→ **SET EXERCISE**: Lay out the lines of these records as a Markdown table with two columns, Row and Line, giving each line its own numbered row. Skip blank lines and leave the pictures out.

→ **MATERIAL FOR THIS TASK**:
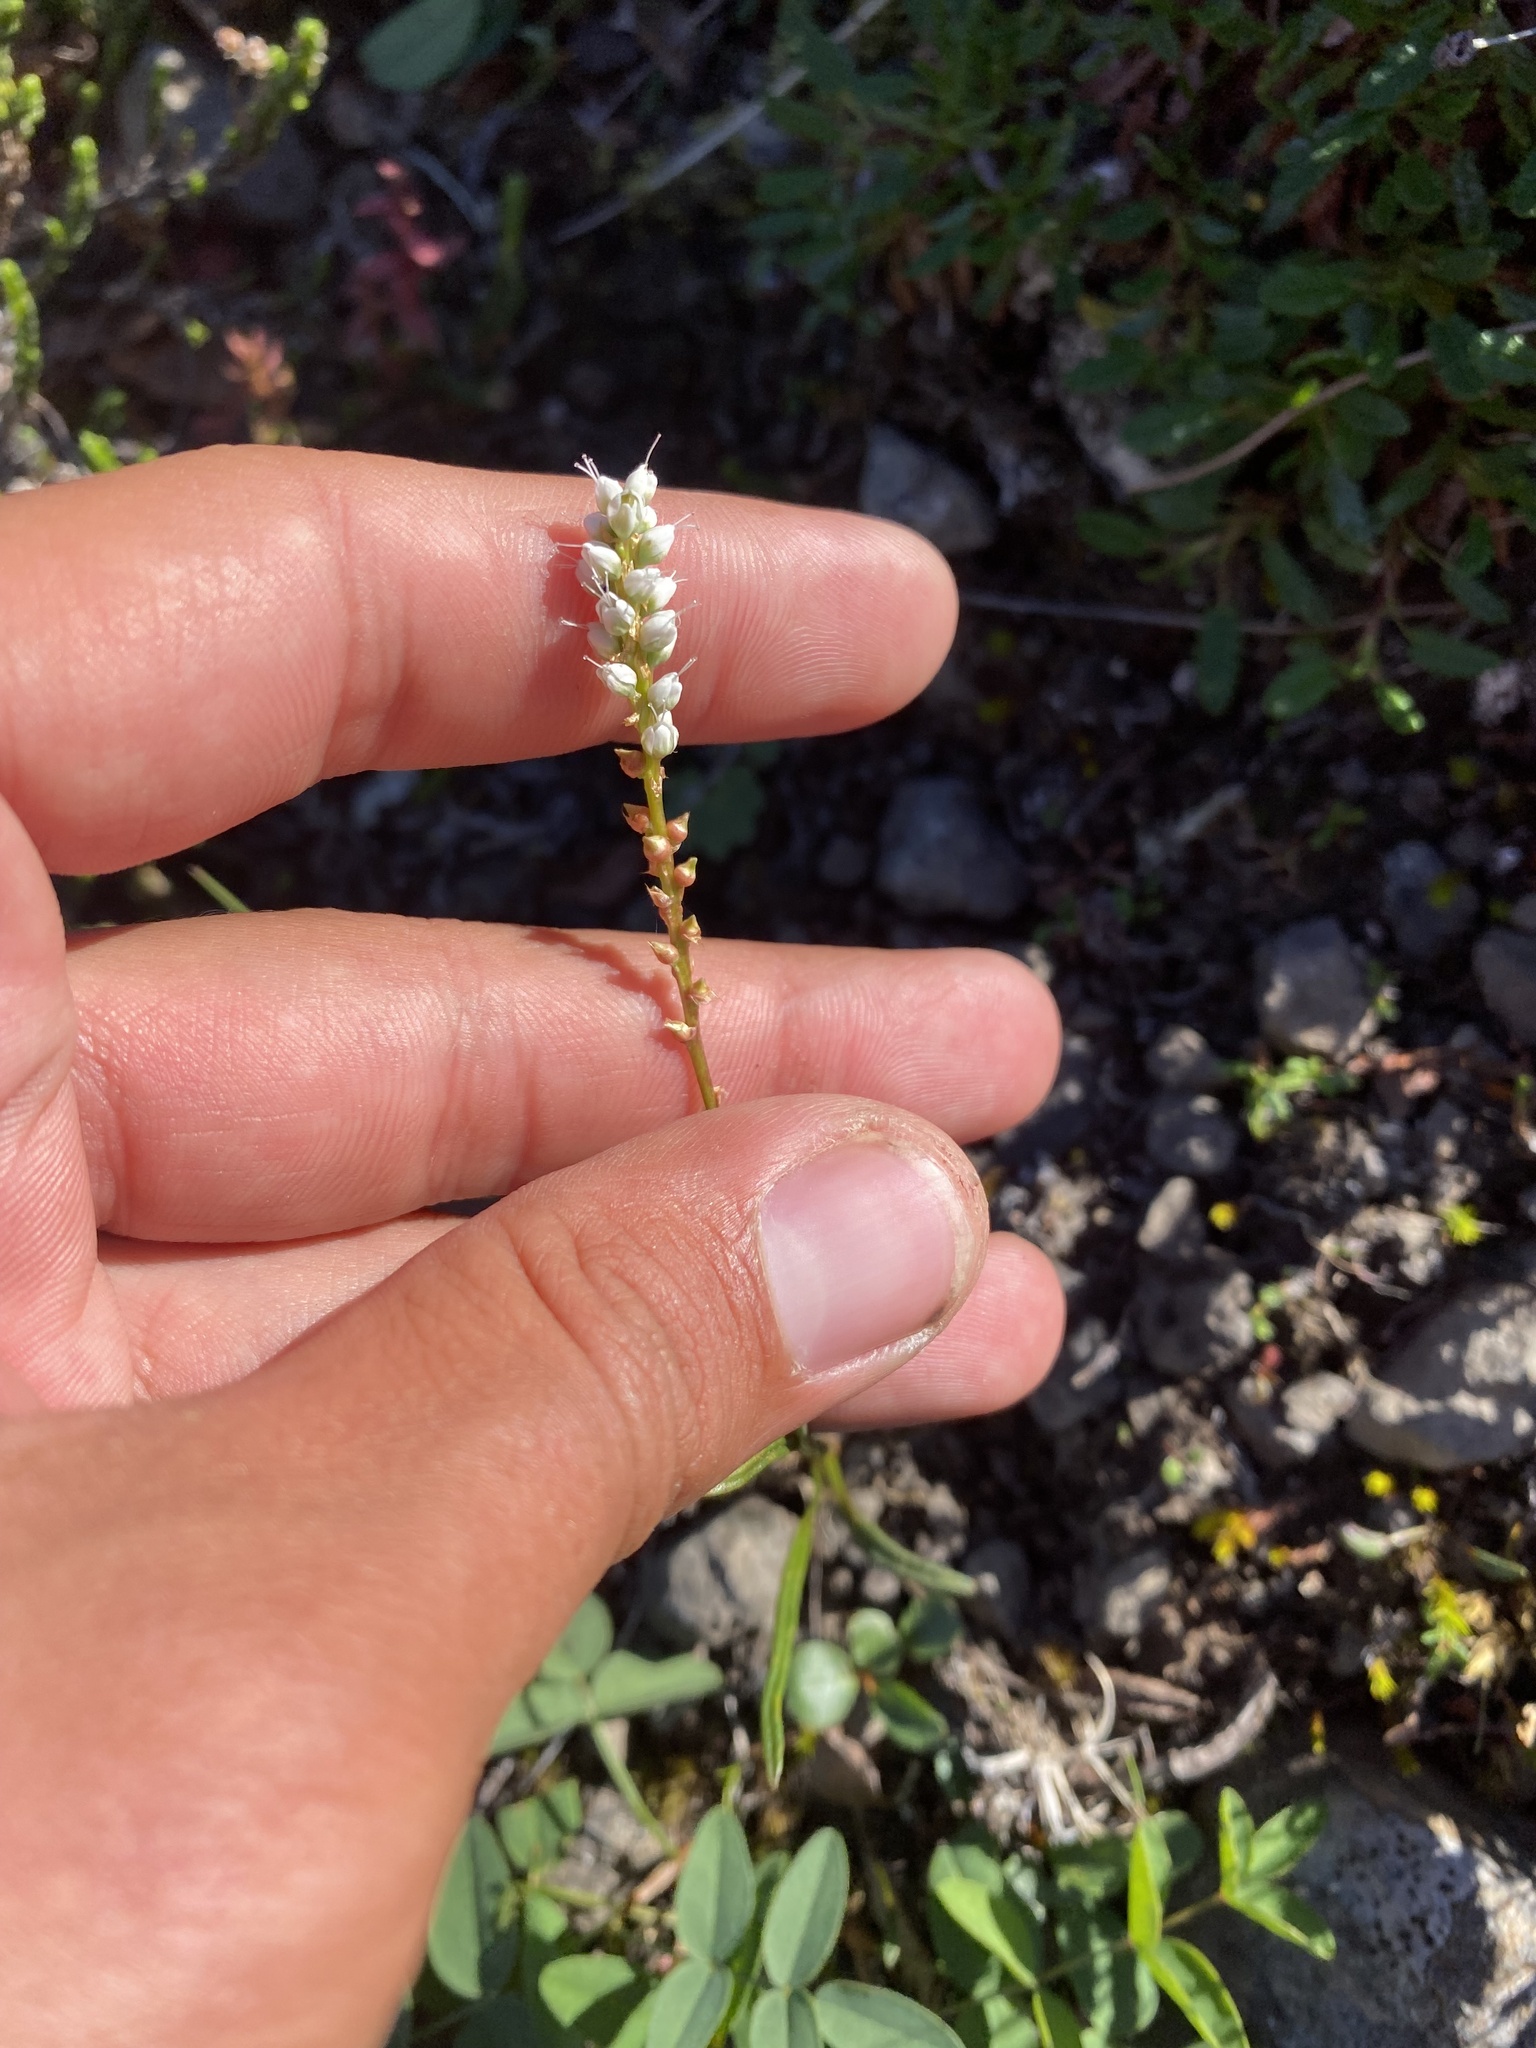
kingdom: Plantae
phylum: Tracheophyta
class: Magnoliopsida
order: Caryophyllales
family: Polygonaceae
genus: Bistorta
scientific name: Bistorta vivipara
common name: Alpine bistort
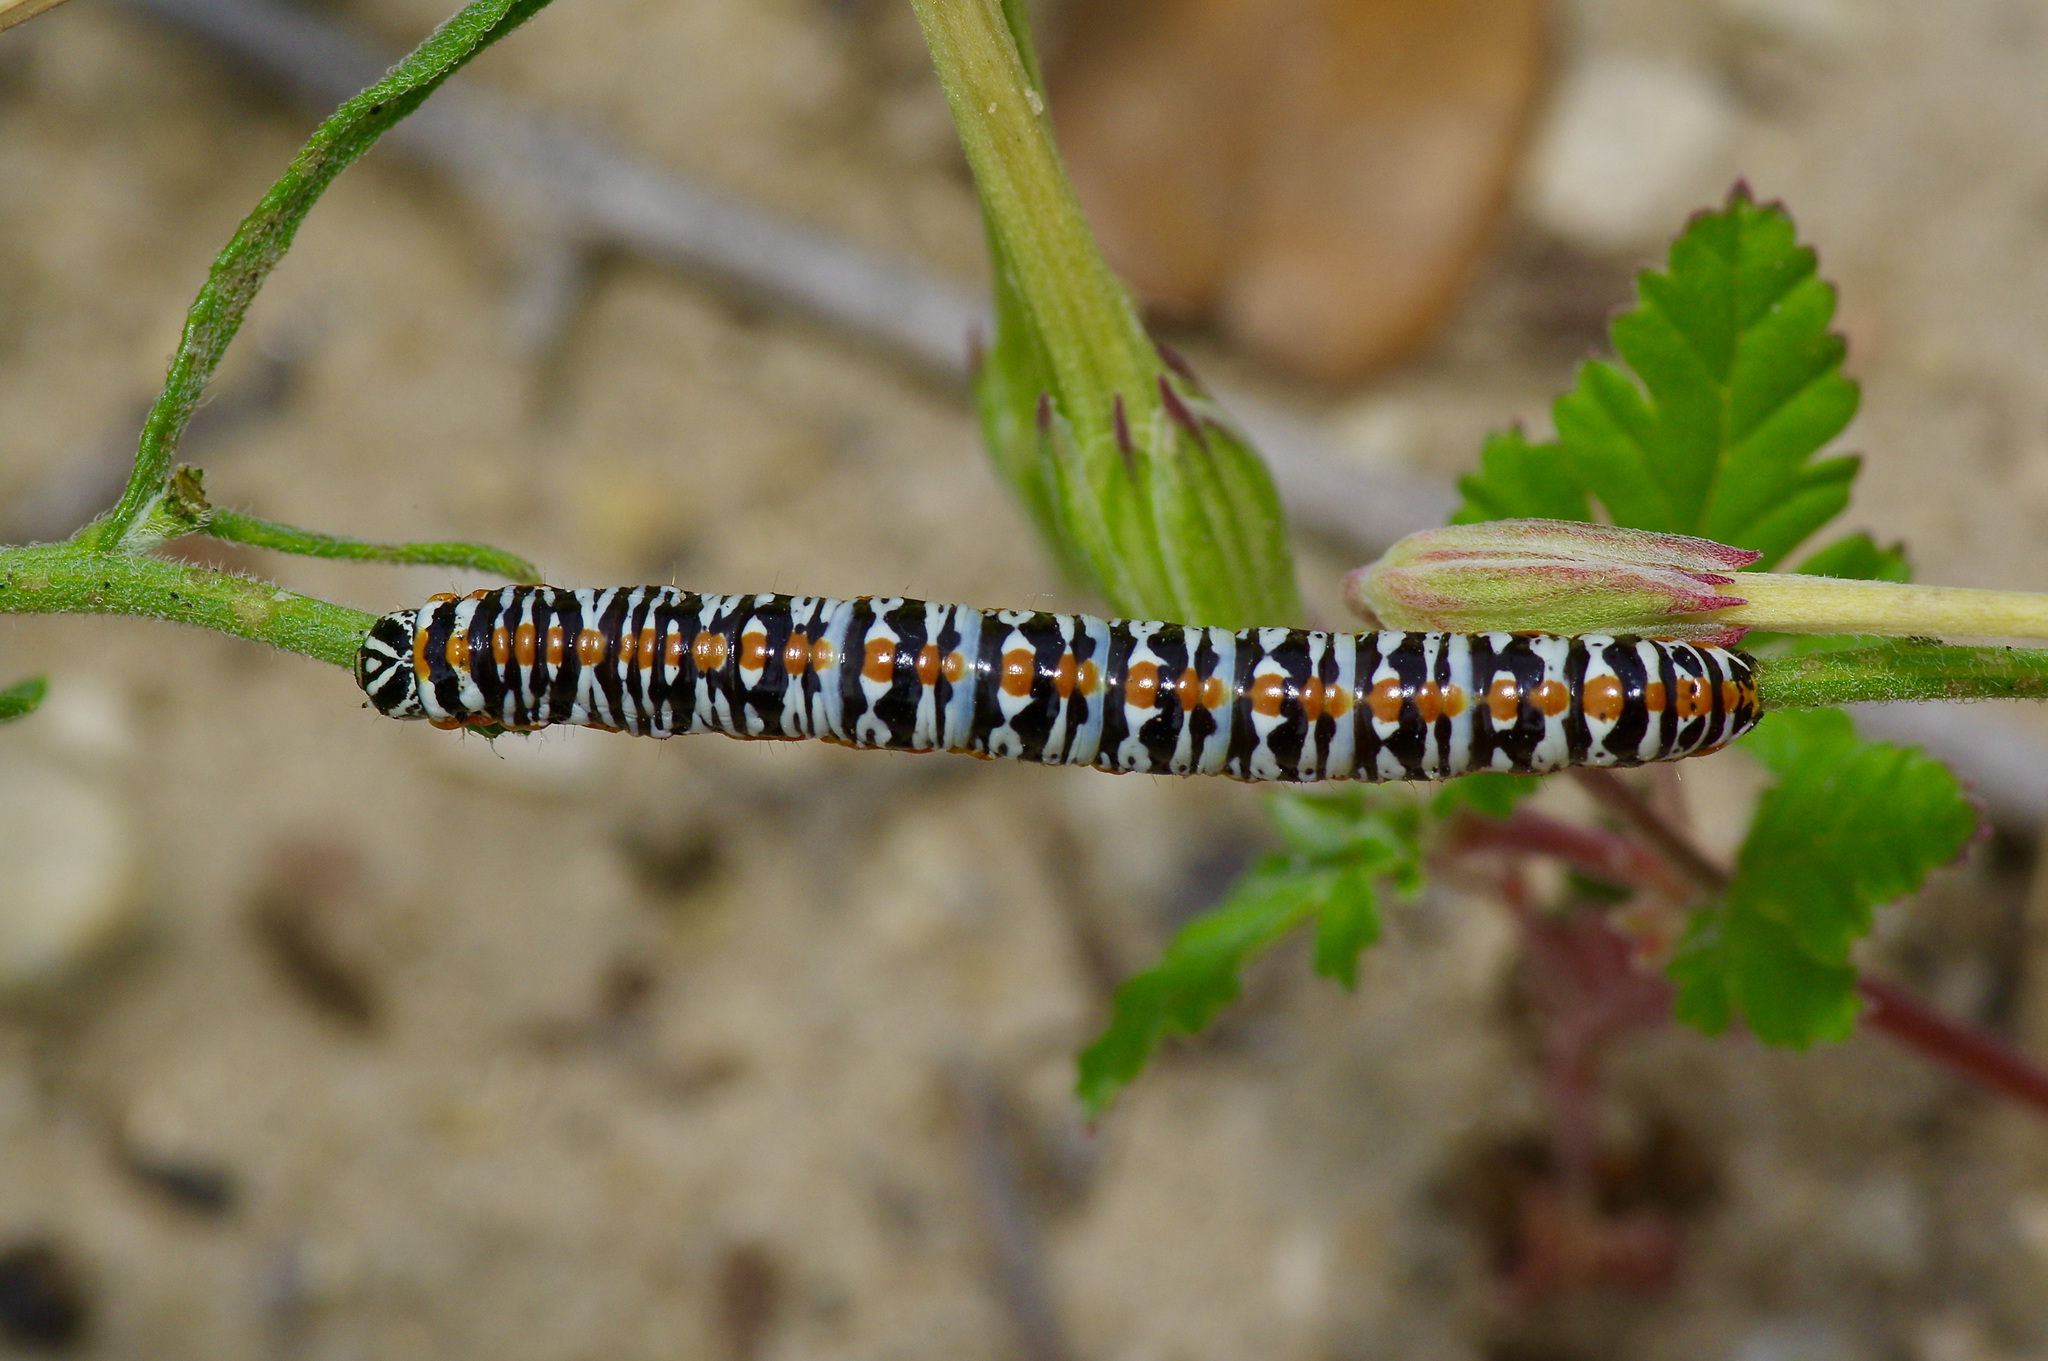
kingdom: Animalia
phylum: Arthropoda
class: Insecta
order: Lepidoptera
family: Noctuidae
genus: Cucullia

→ **WRITTEN SOLUTION**:
| Row | Line |
|---|---|
| 1 | kingdom: Plantae |
| 2 | phylum: Tracheophyta |
| 3 | class: Magnoliopsida |
| 4 | order: Caryophyllales |
| 5 | family: Polygonaceae |
| 6 | genus: Bistorta |
| 7 | scientific name: Bistorta vivipara |
| 8 | common name: Alpine bistort |
| 9 | kingdom: Animalia |
| 10 | phylum: Arthropoda |
| 11 | class: Insecta |
| 12 | order: Lepidoptera |
| 13 | family: Noctuidae |
| 14 | genus: Cucullia |